2. The catheter assembly of claim 1, wherein both ends of each of the first and the second continuous control lines extend from the first and the second pair of control line lumens at a proximal end of the elongate tube, and an approximate midpoint of each of the first and the second continuous control lines is secured in place at the anchor.
3. The catheter assembly of claim 1, wherein the anchor further comprises:
a first pair and a second pair of anchor control line lumens disposed between the inner wall surface of the anchor and the outer wall surface of the anchor and extending along a length of the anchor, the first pair and the second pair of anchor control line lumens being aligned with the control line lumens of the elongate tube, and
a first pair and a second pair of anchor threading lumens disposed between the inner wall surface of the anchor and the outer wall surface of the anchor and extending along a length of the anchor, the first pair of anchor threading lumens being positioned between the first pair of anchor control line lumens in a radial direction of the anchor, the second pair of anchor threading lumens being positioned between the second pair of anchor control line lumens in the radial direction of the anchor.
4. The catheter assembly of claim 3, wherein the first and the second continuous control lines are disposed in:
the first and the second pair of control line lumens, respectively,
the first and the second pair of anchor control line lumens, respectively, and
the first and the second pair of anchor threading lumens, respectively.
5. The catheter assembly of claim 3, wherein the first and the second continuous control lines extend from the first and the second pair of control lines lumens of the anchor, extend across a distal face of the anchor, and extend into the first and the second pair of anchor threading lumens, respectively.
6. The catheter assembly of claim 5, wherein the first continuous control line extends from one anchor threading lumen of the first pair of anchor threading lumens, extends across a proximal face of the anchor, and extends into another anchor threading lumen of the first pair of anchor threading lumens, the second continuous control line extends from one anchor threading lumen of the second pair of anchor threading lumens, extends across a proximal face of the anchor, and extends into another anchor threading lumen of the second pair of anchor threading lumens.
7. The catheter assembly of claim 6, wherein a portion of the first continuous control line extending across the proximal face of the anchor comprises a midpoint of the first continuous control line, and a portion of the second continuous control line extending across the proximal face of the anchor comprises a midpoint of the second continuous control line.
8. The catheter assembly of claim 1, wherein the anchor is formed of a polymer having a higher hardness than the material of the elongate tube of the catheter.

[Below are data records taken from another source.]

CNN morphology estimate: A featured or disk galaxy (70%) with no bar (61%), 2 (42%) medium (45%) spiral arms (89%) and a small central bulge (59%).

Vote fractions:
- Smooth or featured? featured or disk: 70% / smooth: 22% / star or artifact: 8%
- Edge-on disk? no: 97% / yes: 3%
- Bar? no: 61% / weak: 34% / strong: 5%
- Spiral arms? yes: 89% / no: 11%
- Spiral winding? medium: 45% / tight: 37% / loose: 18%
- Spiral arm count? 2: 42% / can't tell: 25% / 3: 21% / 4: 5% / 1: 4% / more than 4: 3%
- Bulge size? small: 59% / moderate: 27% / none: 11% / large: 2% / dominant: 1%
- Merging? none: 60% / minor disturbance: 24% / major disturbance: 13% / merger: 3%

9. The catheter assembly of claim 1, wherein the first and the second continuous control lines are formed of manufactured crystalline flexible fiber.

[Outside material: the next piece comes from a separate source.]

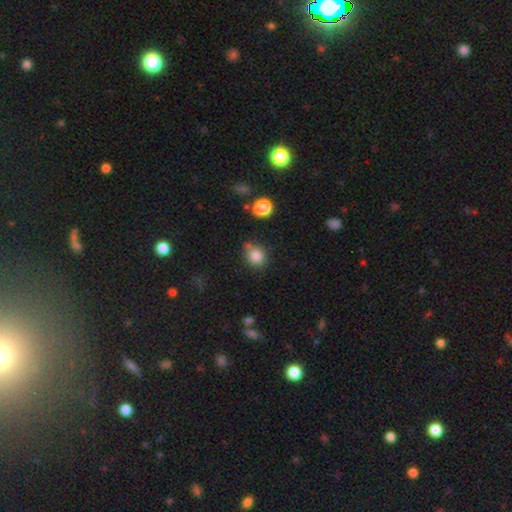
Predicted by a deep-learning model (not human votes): smooth_or_featured: smooth (p=0.81) [alt: star or artifact p=0.12]
how_rounded: round (p=0.68) [alt: in between p=0.31]
merging: none (p=0.65) [alt: minor disturbance p=0.20]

10. The catheter assembly of claim 1, further comprising a control housing, wherein the elongate tube is mounted in the control housing, the control housing comprising a first actuator connected to both ends of the first continuous control line and a second actuator connected to both ends of the second continuous control line.
11. The catheter assembly of claim 1, further comprising an anchor cap attached on at least a distal portion of the anchor, thereby securing the first and the second continuous control lines at the anchor.
12. The catheter assembly of claim 11, wherein the anchor cap is attached by thermoplastic melting of the anchor cap and the anchor.
13. The catheter assembly of claim 1, wherein the first pair of control line lumens are separated by a radial angle of about 90 degrees, and the second pair of control line lumens are separated by a radial angle of about 90 degrees.
14. The catheter assembly of claim 1, wherein the central lumen of the anchor has a diameter approximately equal to a diameter of the central lumen of the elongate tube, and the outer diameter of the anchor is approximately equal to the outer diameter of the elongate tube.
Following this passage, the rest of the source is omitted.